Lost Vape głównie zasłynął z urządzeń na czipach DNA, ale ostatnio coraz częściej odchodzi od amerykańskiego chip’u, na rzecz swojego autorskiego. Urządzenie Ursa Mini Pod Kit, to miniaturowa wersja poprzednika; „Lost Vape Ursa Quest”, o którym pisaliśmy tutaj. Poprzednik na rynku przyjął się bardzo dobrze, jak będzie z jego mniejszą wersją?
Specyfikacja:
Kolorystyka:
Wersji kolorystycznych jest wiele, każdy znajdzie tutaj coś dla siebie. Aż 8 kolorystyk dzieli się na dwie wersje: Leather, oraz Phantom. Trochę szkoda, że wśród serii Phantom nie uświadczymy czerni lub bieli.
Budowa:
Lost Vape Ursa Mini Pod Kit, to nic innego jak miniaturowa wersja poprzednika, budową zbliżona do każdego innego pod-mod’a. Rozmiary są imponujące, a urządzenie posiada aż 30W mocy; jednak szkoda, że producent nie zdecydował się na trochę większą baterię. W przypadku małej pojemności baterii istotne jest szybkie ładowanie- tutaj takie występuje, w standardzie USB typu C.

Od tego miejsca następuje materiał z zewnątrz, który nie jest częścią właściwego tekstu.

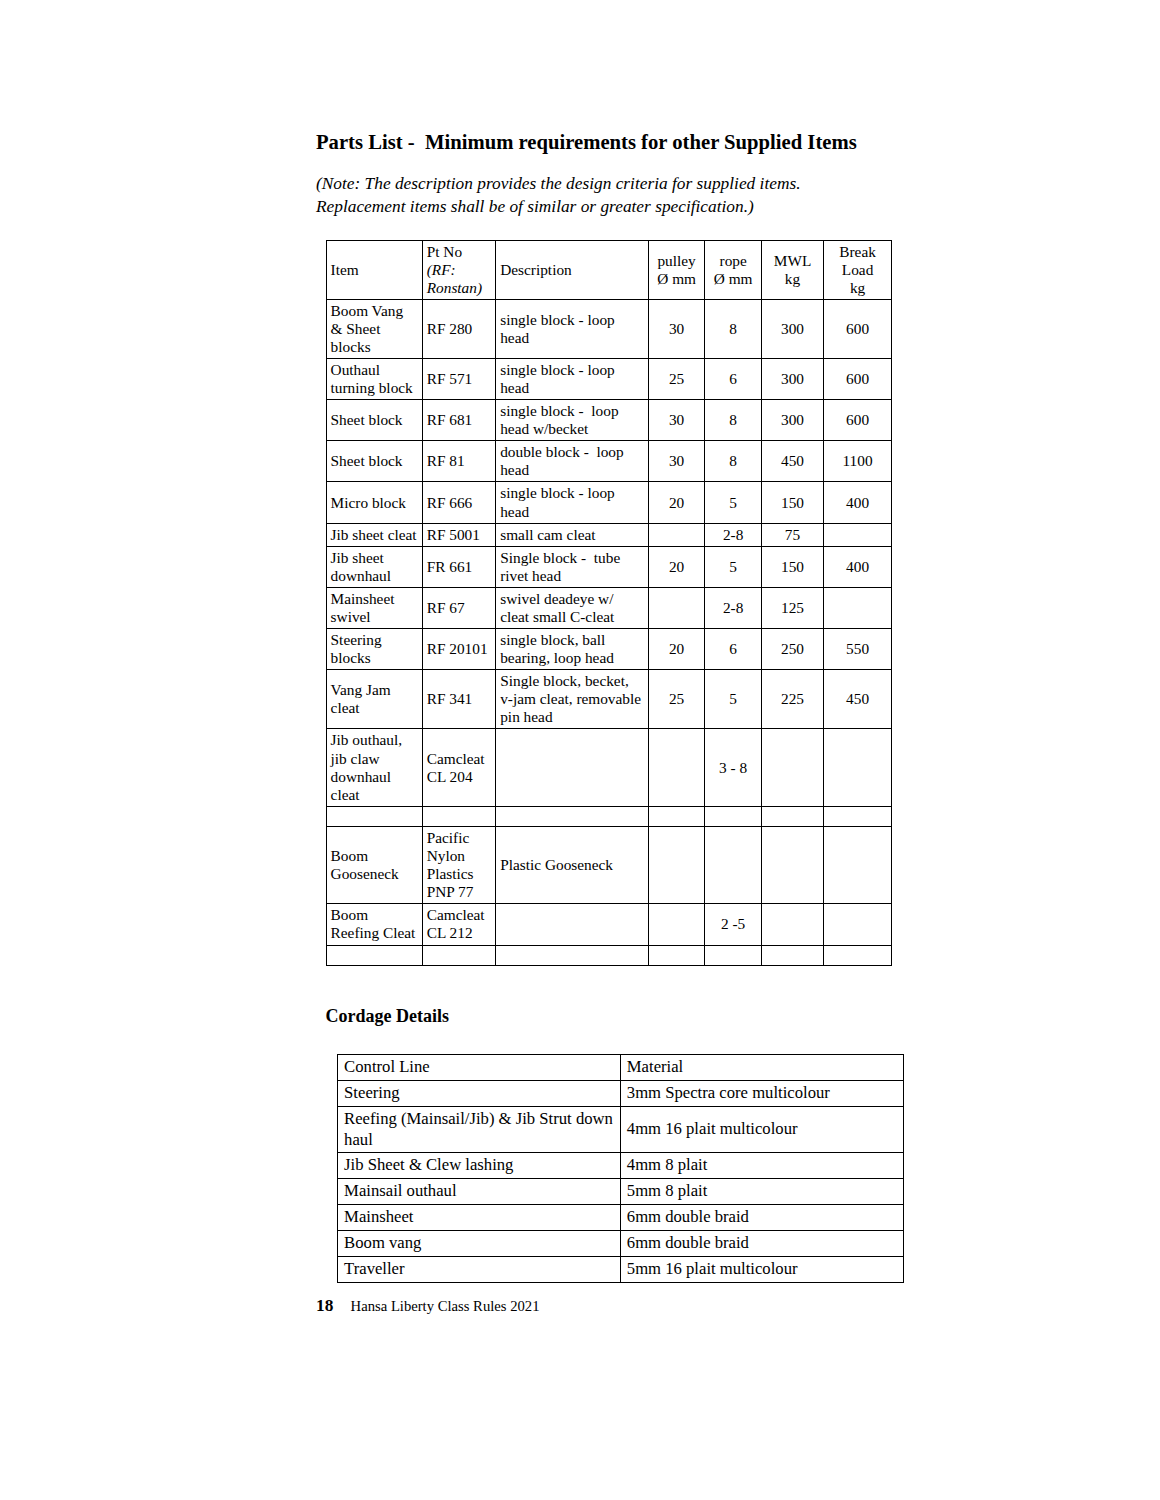Parts List - Minimum requirements for other Supplied Items
(Note: The description provides the design criteria for supplied items. Replacement items shall be of similar or greater specification.)
| Item | Pt No (RF: Ronstan) | Description | pulley Ø mm | rope Ø mm | MWL kg | Break Load kg |
| --- | --- | --- | --- | --- | --- | --- |
| Boom Vang & Sheet blocks | RF 280 | single block - loop head | 30 | 8 | 300 | 600 |
| Outhaul turning block | RF 571 | single block - loop head | 25 | 6 | 300 | 600 |
| Sheet block | RF 681 | single block - loop head w/becket | 30 | 8 | 300 | 600 |
| Sheet block | RF 81 | double block - loop head | 30 | 8 | 450 | 1100 |
| Micro block | RF 666 | single block - loop head | 20 | 5 | 150 | 400 |
| Jib sheet cleat | RF 5001 | small cam cleat | | 2-8 | 75 | |
| Jib sheet downhaul | FR 661 | Single block - tube rivet head | 20 | 5 | 150 | 400 |
| Mainsheet swivel | RF 67 | swivel deadeye w/ cleat small C-cleat | | 2-8 | 125 | |
| Steering blocks | RF 20101 | single block, ball bearing, loop head | 20 | 6 | 250 | 550 |
| Vang Jam cleat | RF 341 | Single block, becket, v-jam cleat, removable pin head | 25 | 5 | 225 | 450 |
| Jib outhaul, jib claw downhaul cleat | Camcleat CL 204 | | | 3 - 8 | | |
| Boom Gooseneck | Pacific Nylon Plastics PNP 77 | Plastic Gooseneck | | | | |
| Boom Reefing Cleat | Camcleat CL 212 | | | 2 -5 | | |
Cordage Details
| Control Line | Material |
| --- | --- |
| Steering | 3mm Spectra core multicolour |
| Reefing (Mainsail/Jib) & Jib Strut down haul | 4mm 16 plait multicolour |
| Jib Sheet & Clew lashing | 4mm 8 plait |
| Mainsail outhaul | 5mm 8 plait |
| Mainsheet | 6mm double braid |
| Boom vang | 6mm double braid |
| Traveller | 5mm 16 plait multicolour |
18 Hansa Liberty Class Rules 2021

Oczywiście zgodnie z aktualnym standardami i tutaj pojawiły się liczne zabezpieczenia, które mają na celu zwiększyć komfort użytkowania.
Urządzenie nie jest kompatybilne z grzałkami poprzednika, korzysta z zespołów grzewczych „UB Lite”. Nie jestem fanem wprowadzania coraz to innych typów grzałek; jednak w tym przypadku jest to w pełni zrozumiałe, biorąc pod uwagę rozmiary urządzenia. Wybór jest spory, także ucieszą się zarówno miłośnicy MTL, jak i DL.
W pudełku:
W pudełku nie znajdziemy nic zaskakującego, jednak cieszy mnie fakt, że Lost Vape nie poszedł z trendem wkładania do pudełka jednej grzałki; ogromny plus za to!
Podsumowanie:
Lost Vape Ursa Mini Pod Kit, to urządzenie dla osób, które chcą mieć coś mocnego, dobrze wykonanego i jednocześnie niewielkiego. Konkurencja raczej skupia się na urządzeniach nieco większych i tą „lukę” producent postanowił wypełnić. Znając standardy jakości Lost Vape’a, Ursa Mini wykonana będzie solidnie. Jednak bateria o pojemności 1200mAh to trochę mało, jeżeli ktoś planuje używać grzałek o niższych opornościach. Na szczęście w parze z małą pojemnością baterii idzie tutaj szybkie ładowanie. Podsumowując, jest to całkiem ciekawa propozycja dla osób szukających małego poda „do kieszeni”.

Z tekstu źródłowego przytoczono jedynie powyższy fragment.